Starting at the line that holds "(3) A party" and stopping at the line that holds "(4) The commissioner", restate the records below word for word, with both of those lines included.

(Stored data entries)
-------
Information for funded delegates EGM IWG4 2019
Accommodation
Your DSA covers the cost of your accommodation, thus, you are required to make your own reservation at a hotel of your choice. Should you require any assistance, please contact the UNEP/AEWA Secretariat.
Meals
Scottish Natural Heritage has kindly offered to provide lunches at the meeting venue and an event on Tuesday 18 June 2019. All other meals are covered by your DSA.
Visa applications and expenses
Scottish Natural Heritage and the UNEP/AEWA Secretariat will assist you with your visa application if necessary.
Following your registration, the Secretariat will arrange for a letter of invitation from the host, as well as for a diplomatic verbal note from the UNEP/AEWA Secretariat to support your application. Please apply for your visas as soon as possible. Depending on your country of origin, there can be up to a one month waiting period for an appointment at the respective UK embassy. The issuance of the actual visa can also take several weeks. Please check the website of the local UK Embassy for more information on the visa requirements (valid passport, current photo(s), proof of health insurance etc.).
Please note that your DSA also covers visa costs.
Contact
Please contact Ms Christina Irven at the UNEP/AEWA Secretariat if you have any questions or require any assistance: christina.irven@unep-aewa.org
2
-------
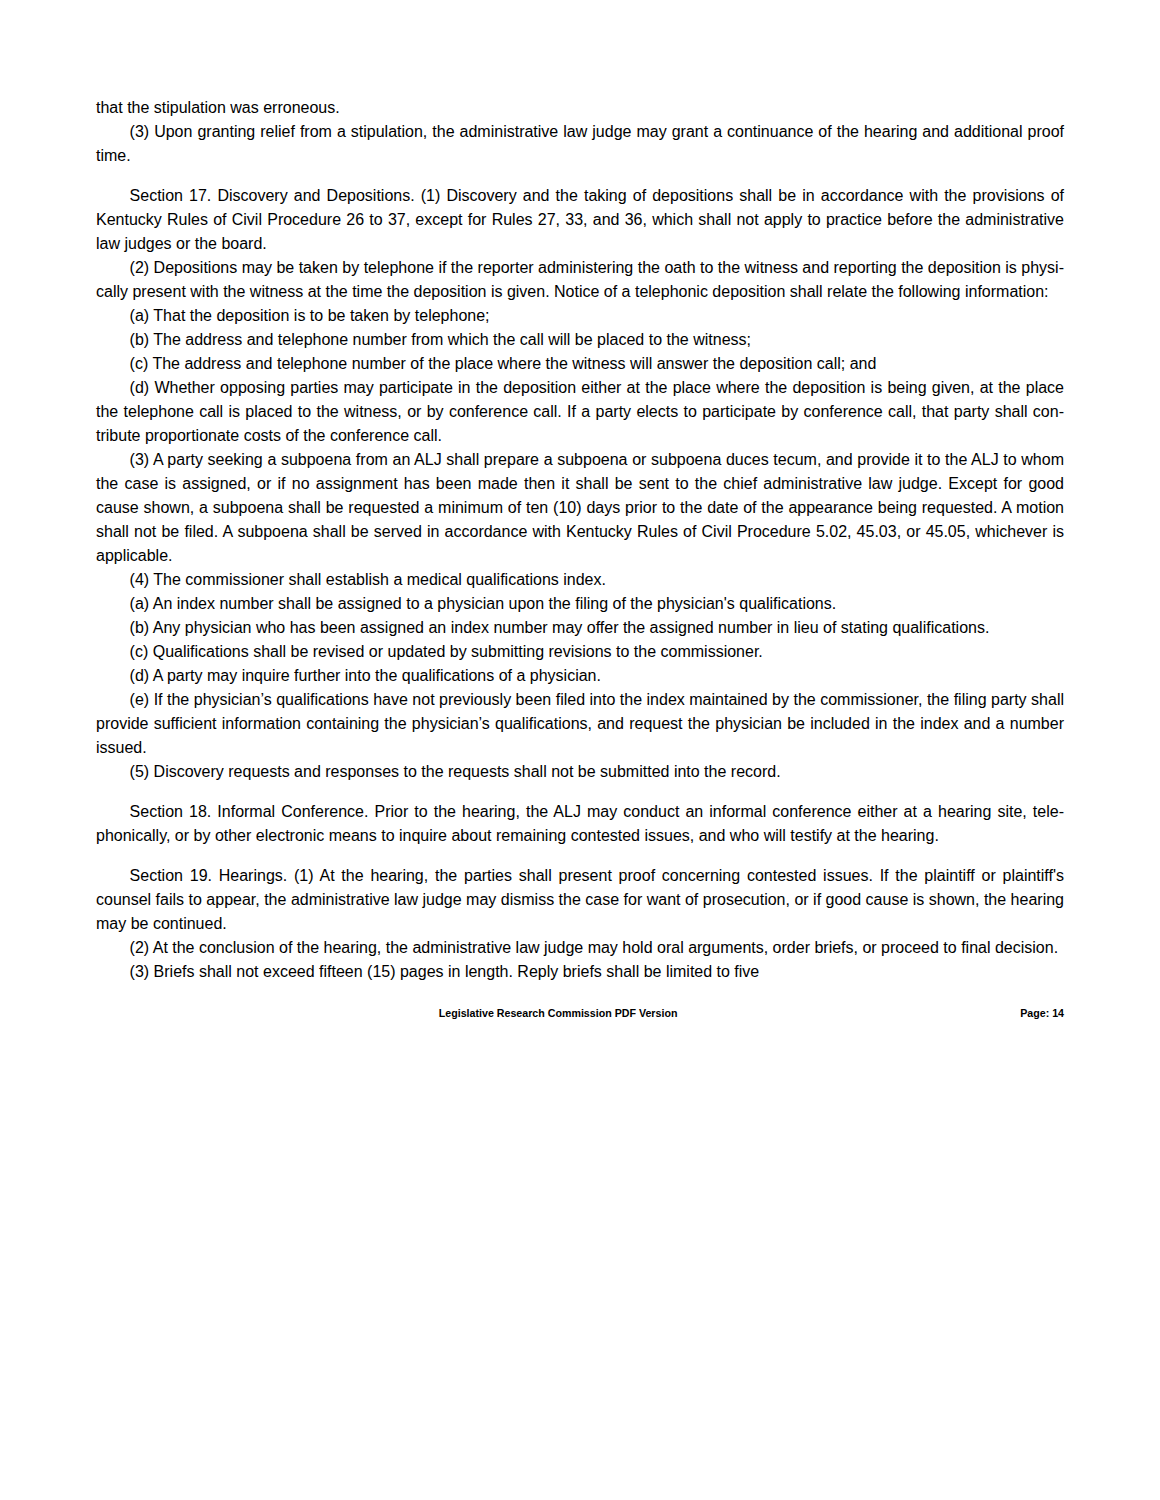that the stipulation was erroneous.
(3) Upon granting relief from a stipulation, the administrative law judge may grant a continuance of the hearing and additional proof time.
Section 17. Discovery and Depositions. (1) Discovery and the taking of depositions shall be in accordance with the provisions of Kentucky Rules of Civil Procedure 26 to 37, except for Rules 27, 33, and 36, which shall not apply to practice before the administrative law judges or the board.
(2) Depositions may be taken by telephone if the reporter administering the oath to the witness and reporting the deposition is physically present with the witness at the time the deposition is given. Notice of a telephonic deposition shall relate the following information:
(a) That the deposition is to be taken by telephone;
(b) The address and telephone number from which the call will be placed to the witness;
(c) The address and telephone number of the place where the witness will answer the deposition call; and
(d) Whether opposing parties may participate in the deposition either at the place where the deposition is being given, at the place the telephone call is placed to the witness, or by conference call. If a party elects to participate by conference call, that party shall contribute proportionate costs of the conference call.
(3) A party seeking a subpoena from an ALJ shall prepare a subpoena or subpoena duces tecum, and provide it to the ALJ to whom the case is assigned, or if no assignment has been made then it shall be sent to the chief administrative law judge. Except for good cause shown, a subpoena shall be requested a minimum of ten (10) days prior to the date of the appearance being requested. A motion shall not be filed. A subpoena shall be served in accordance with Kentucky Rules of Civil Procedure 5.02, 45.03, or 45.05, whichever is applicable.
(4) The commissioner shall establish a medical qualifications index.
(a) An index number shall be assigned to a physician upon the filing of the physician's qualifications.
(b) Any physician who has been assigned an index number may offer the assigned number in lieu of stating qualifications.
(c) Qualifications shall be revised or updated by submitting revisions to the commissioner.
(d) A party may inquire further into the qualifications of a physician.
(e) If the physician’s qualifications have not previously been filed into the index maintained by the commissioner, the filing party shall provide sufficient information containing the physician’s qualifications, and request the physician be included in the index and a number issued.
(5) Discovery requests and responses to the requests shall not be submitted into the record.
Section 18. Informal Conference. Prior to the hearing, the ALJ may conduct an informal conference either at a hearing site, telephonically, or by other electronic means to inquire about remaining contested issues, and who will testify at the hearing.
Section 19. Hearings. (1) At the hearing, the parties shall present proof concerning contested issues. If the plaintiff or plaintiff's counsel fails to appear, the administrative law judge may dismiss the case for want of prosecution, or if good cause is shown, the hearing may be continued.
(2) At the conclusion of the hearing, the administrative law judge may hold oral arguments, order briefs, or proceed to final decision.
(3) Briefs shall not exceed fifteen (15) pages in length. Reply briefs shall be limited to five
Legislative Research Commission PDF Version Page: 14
-------
Answer to this exercise
(3) A party seeking a subpoena from an ALJ shall prepare a subpoena or subpoena duces tecum, and provide it to the ALJ to whom the case is assigned, or if no assignment has been made then it shall be sent to the chief administrative law judge. Except for good cause shown, a subpoena shall be requested a minimum of ten (10) days prior to the date of the appearance being requested. A motion shall not be filed. A subpoena shall be served in accordance with Kentucky Rules of Civil Procedure 5.02, 45.03, or 45.05, whichever is applicable.
(4) The commissioner shall establish a medical qualifications index.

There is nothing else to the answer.